**TASK DETAILS**
Return the data word for word. Pictures are to be omitted.

**MATERIAL PROVIDED**
--------

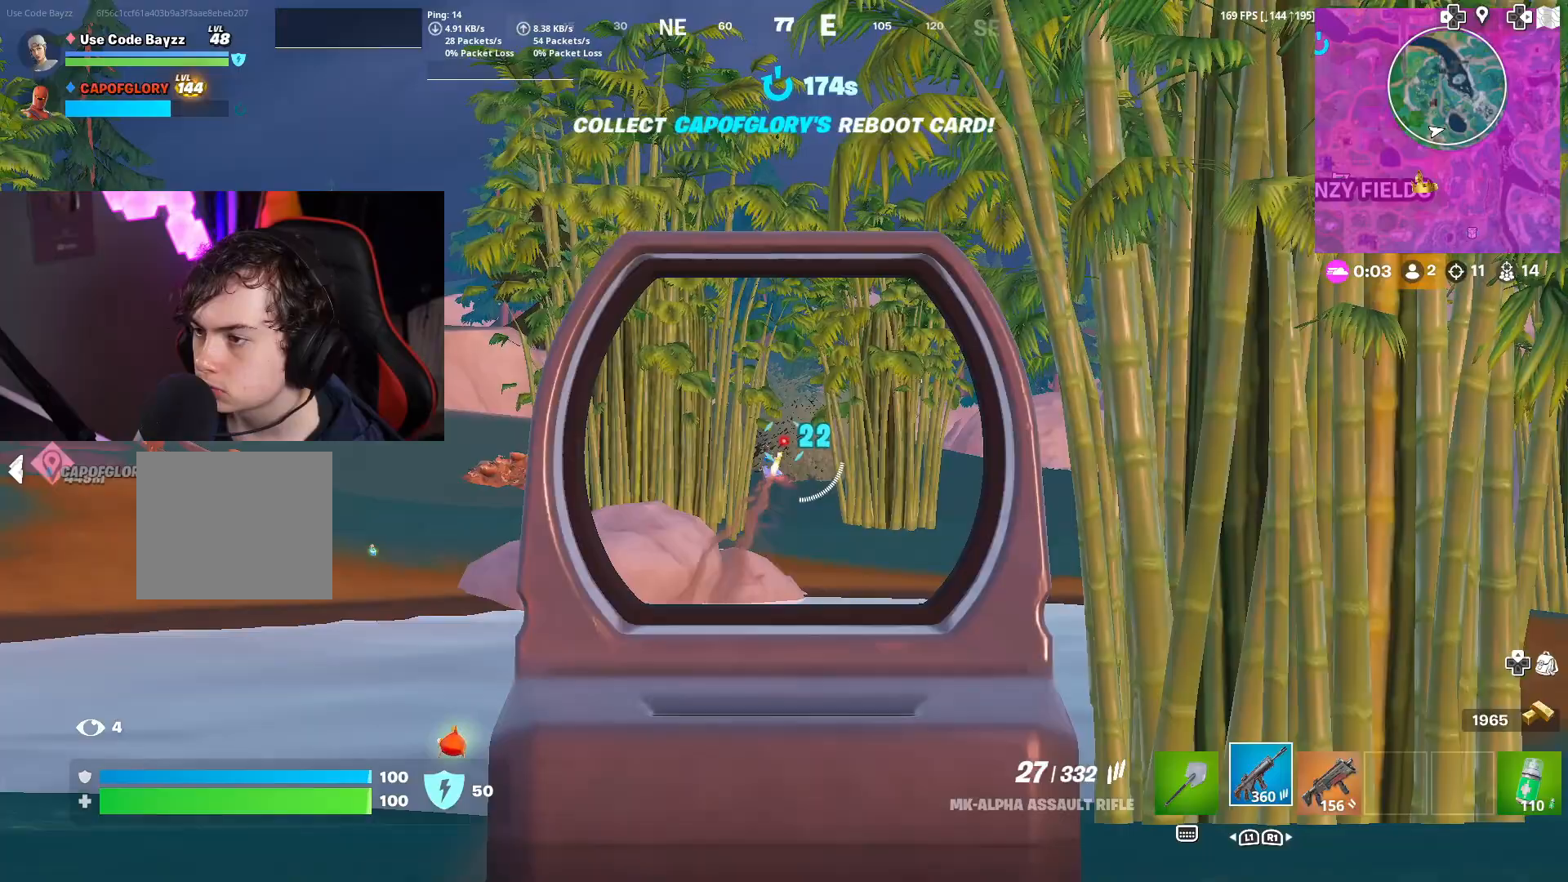
{"buttons": ["L2", "R2"], "left_stick": "right", "right_stick": "center", "events": [[33, "left_stick", "left"], [133, "left_stick", "center"], [133, "right_stick", "down-left"], [183, "left_stick", "right"], [333, "right_stick", "center"]]}
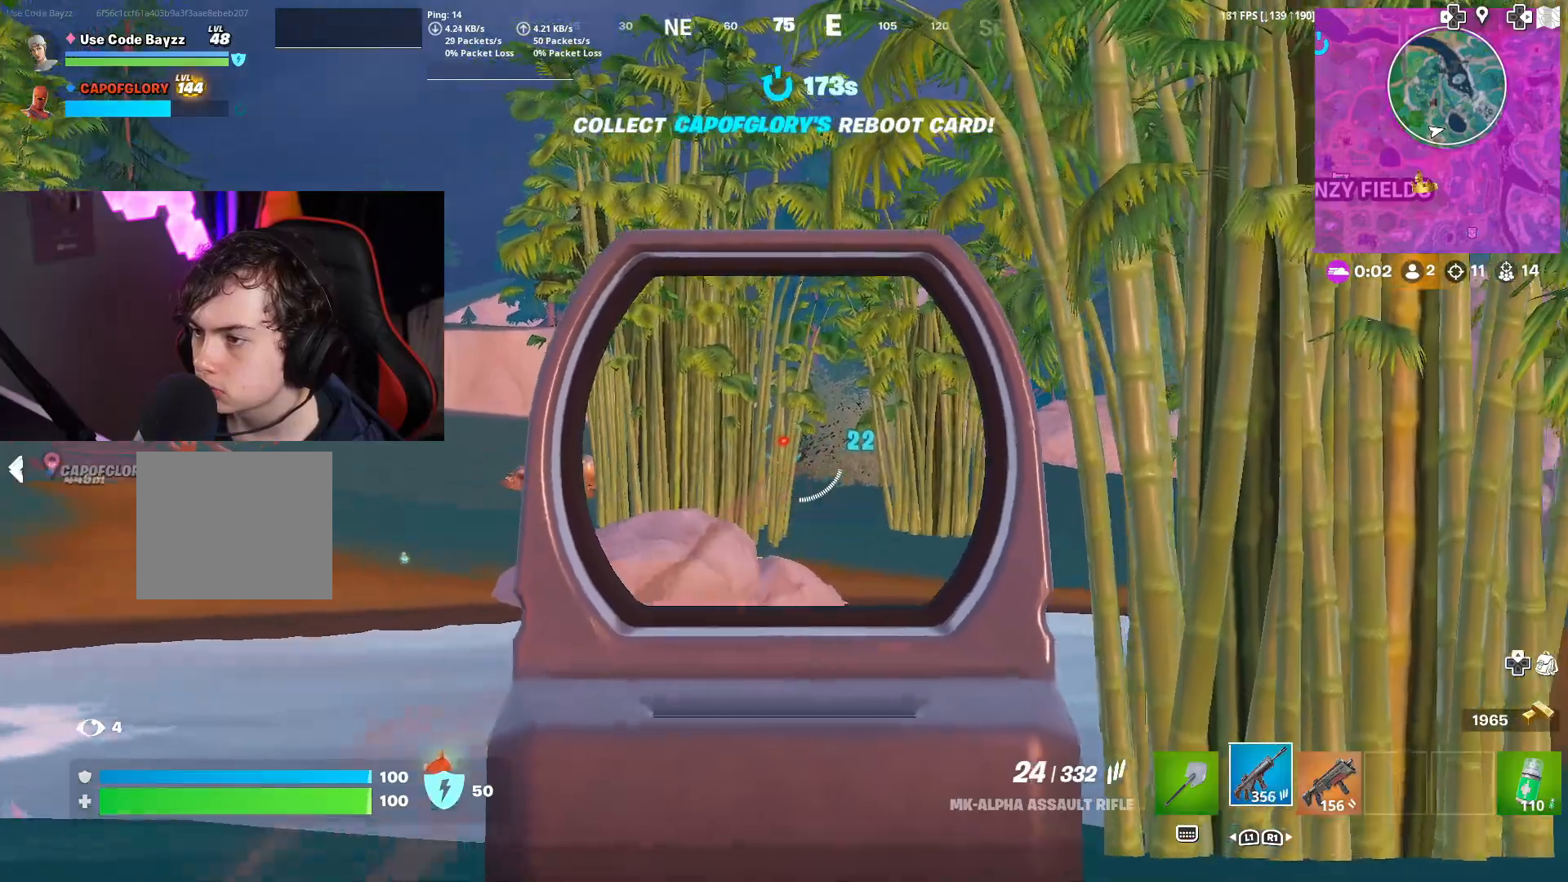
{"buttons": ["L2", "R2"], "left_stick": "up-right", "right_stick": "center", "events": [[50, "right_stick", "down"], [267, "R3", "down"], [300, "right_stick", "center"], [383, "R3", "up"], [433, "left_stick", "up-right"]]}
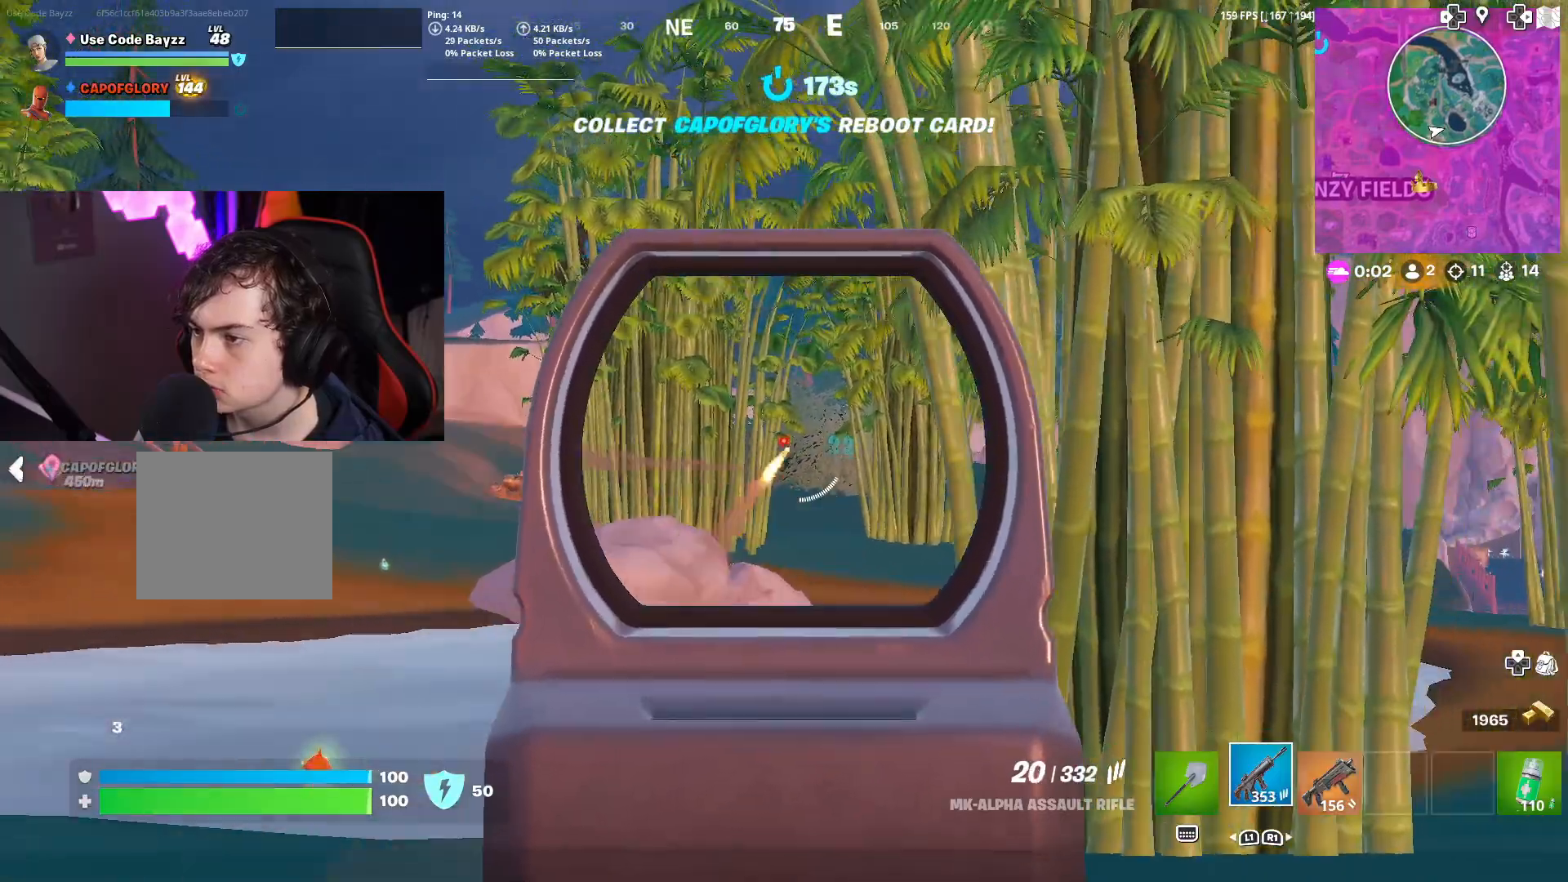
{"buttons": [], "left_stick": "left", "right_stick": "left", "events": [[117, "right_stick", "down"], [183, "right_stick", "center"], [367, "left_stick", "up-left"], [433, "R3", "down"], [467, "L2", "up"], [467, "left_stick", "left"], [483, "R2", "up"], [500, "R3", "up"], [500, "right_stick", "left"]]}
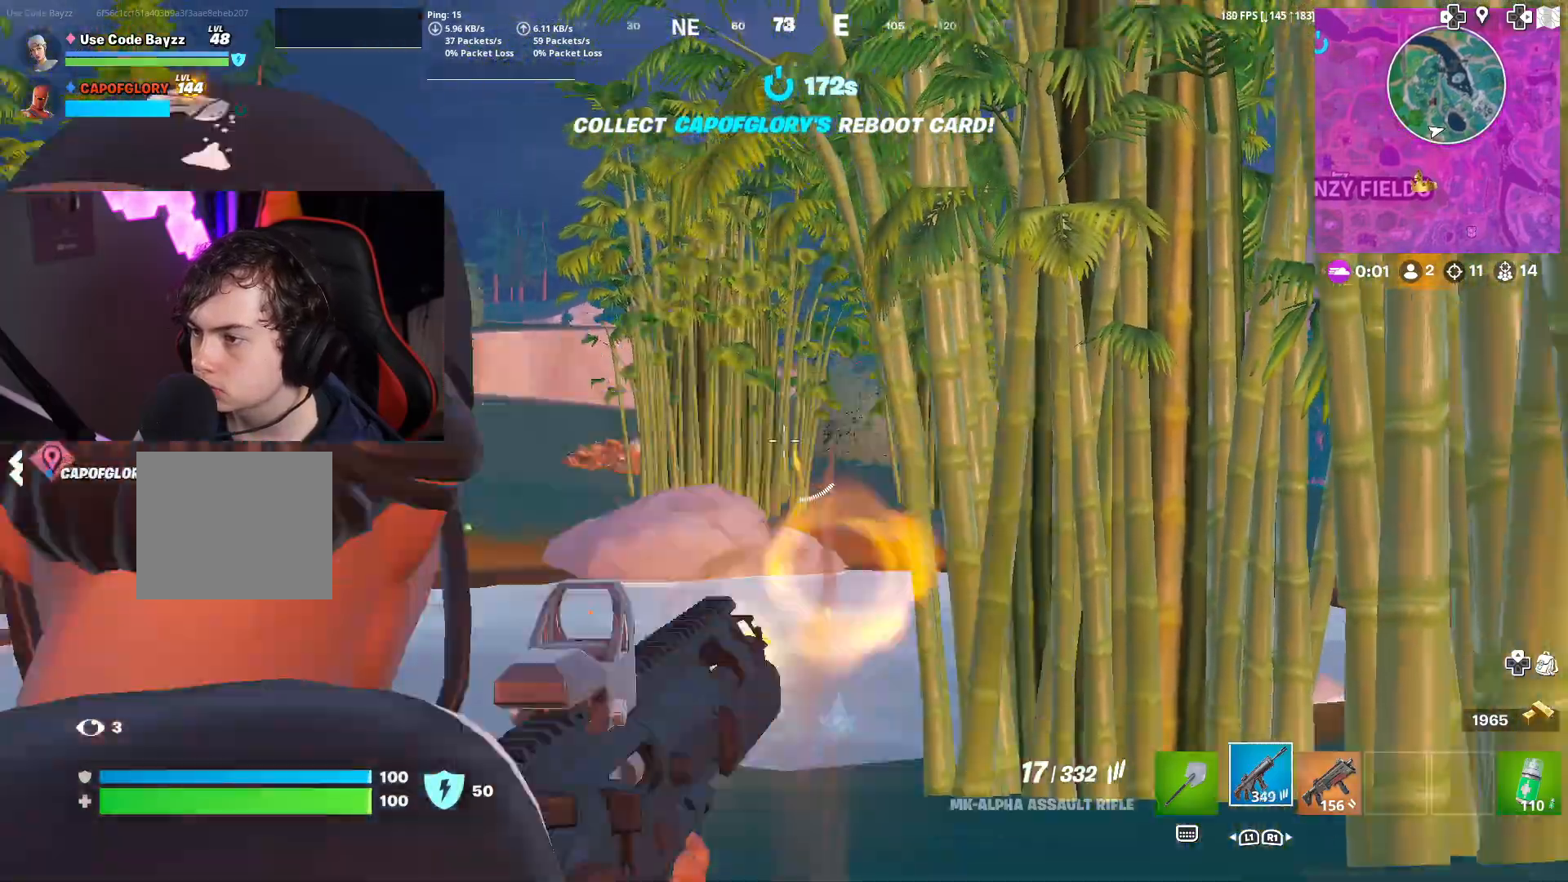
{"buttons": ["L3"], "left_stick": "up-left", "right_stick": "center", "events": [[133, "left_stick", "up-left"], [150, "L3", "down"], [367, "right_stick", "center"]]}
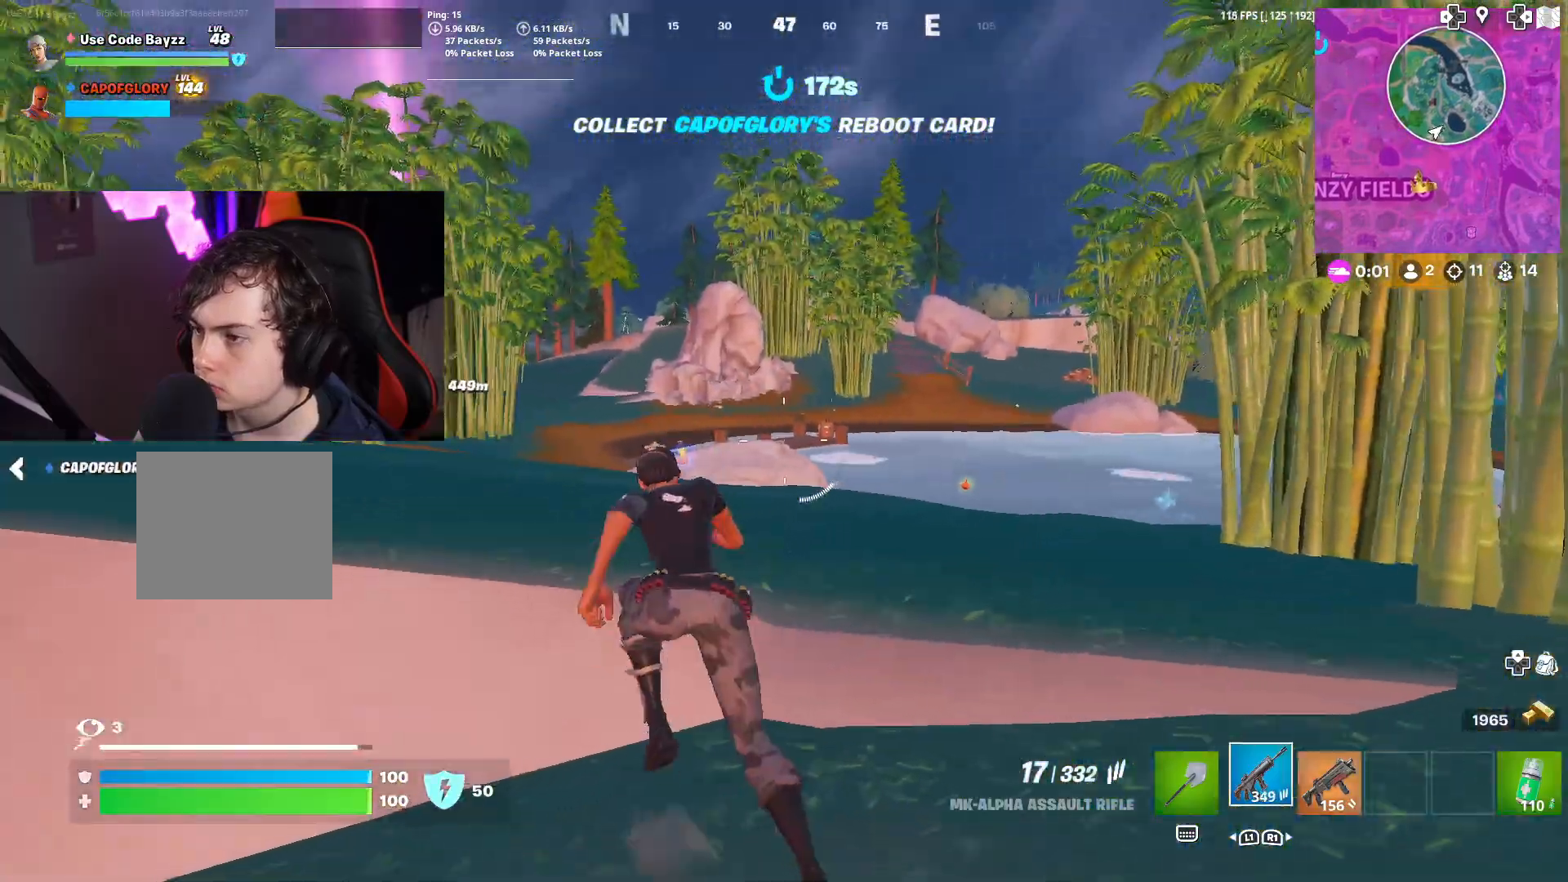
{"buttons": ["R3"], "left_stick": "left", "right_stick": "right", "events": [[33, "CROSS", "down"], [117, "CROSS", "up"], [150, "R3", "down"], [250, "L3", "up"], [333, "left_stick", "left"], [467, "right_stick", "right"]]}
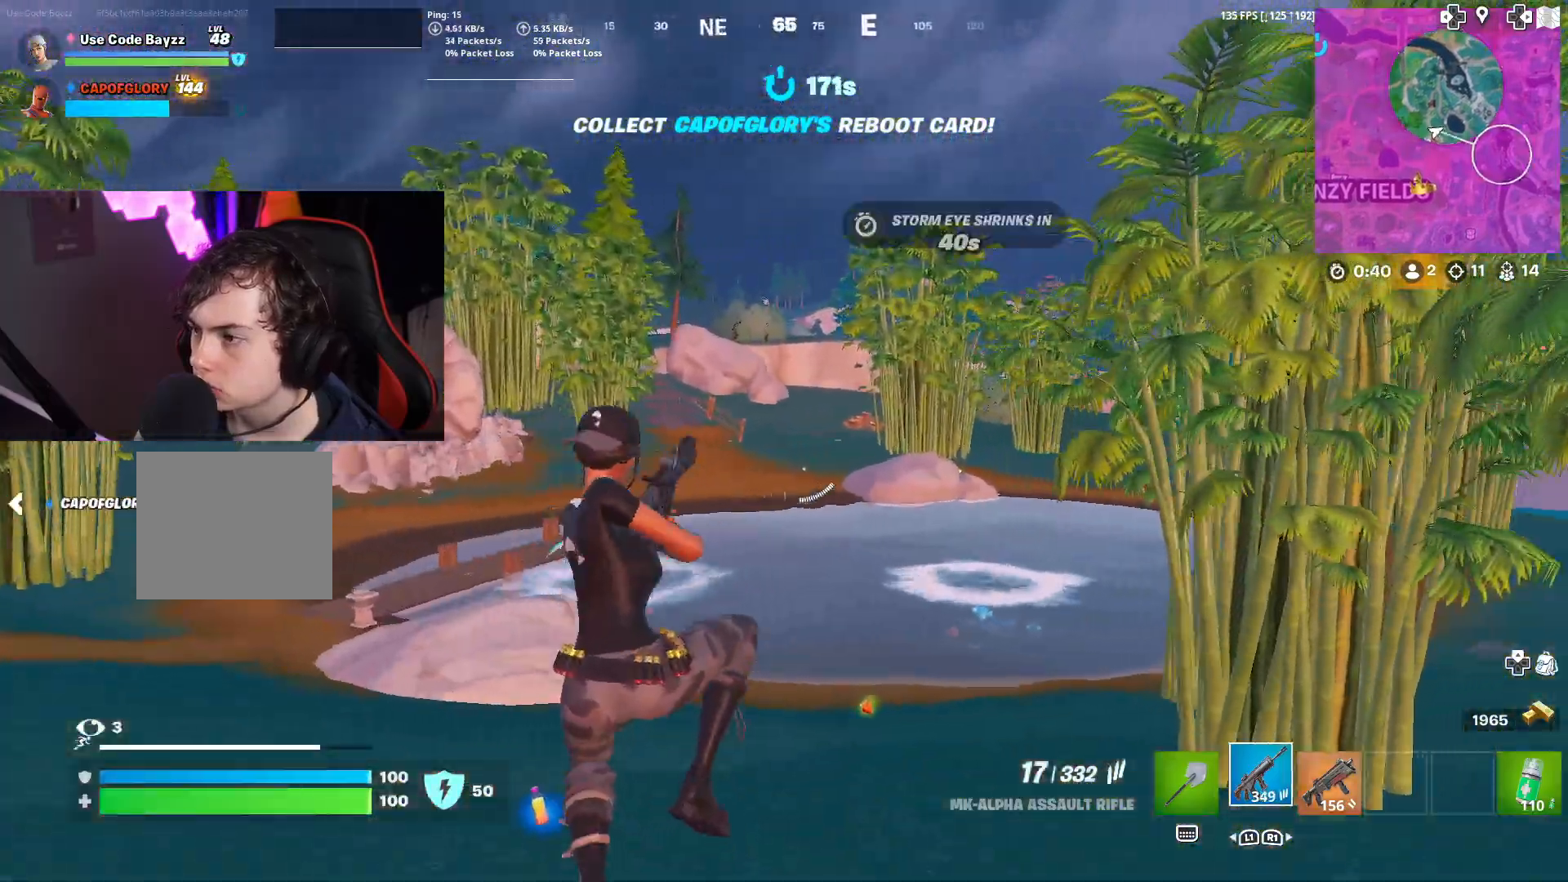
{"buttons": [], "left_stick": "left", "right_stick": "center", "events": [[100, "R3", "up"], [217, "right_stick", "center"]]}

--------

**EXERCISE ANSWER**
{"buttons": ["L2", "R2"], "left_stick": "right", "right_stick": "center", "events": [[33, "left_stick", "left"], [133, "left_stick", "center"], [133, "right_stick", "down-left"], [183, "left_stick", "right"], [333, "right_stick", "center"]]}
{"buttons": ["L2", "R2"], "left_stick": "up-right", "right_stick": "center", "events": [[50, "right_stick", "down"], [267, "R3", "down"], [300, "right_stick", "center"], [383, "R3", "up"], [433, "left_stick", "up-right"]]}
{"buttons": [], "left_stick": "left", "right_stick": "left", "events": [[117, "right_stick", "down"], [183, "right_stick", "center"], [367, "left_stick", "up-left"], [433, "R3", "down"], [467, "L2", "up"], [467, "left_stick", "left"], [483, "R2", "up"], [500, "R3", "up"], [500, "right_stick", "left"]]}
{"buttons": ["L3"], "left_stick": "up-left", "right_stick": "center", "events": [[133, "left_stick", "up-left"], [150, "L3", "down"], [367, "right_stick", "center"]]}
{"buttons": ["R3"], "left_stick": "left", "right_stick": "right", "events": [[33, "CROSS", "down"], [117, "CROSS", "up"], [150, "R3", "down"], [250, "L3", "up"], [333, "left_stick", "left"], [467, "right_stick", "right"]]}
{"buttons": [], "left_stick": "left", "right_stick": "center", "events": [[100, "R3", "up"], [217, "right_stick", "center"]]}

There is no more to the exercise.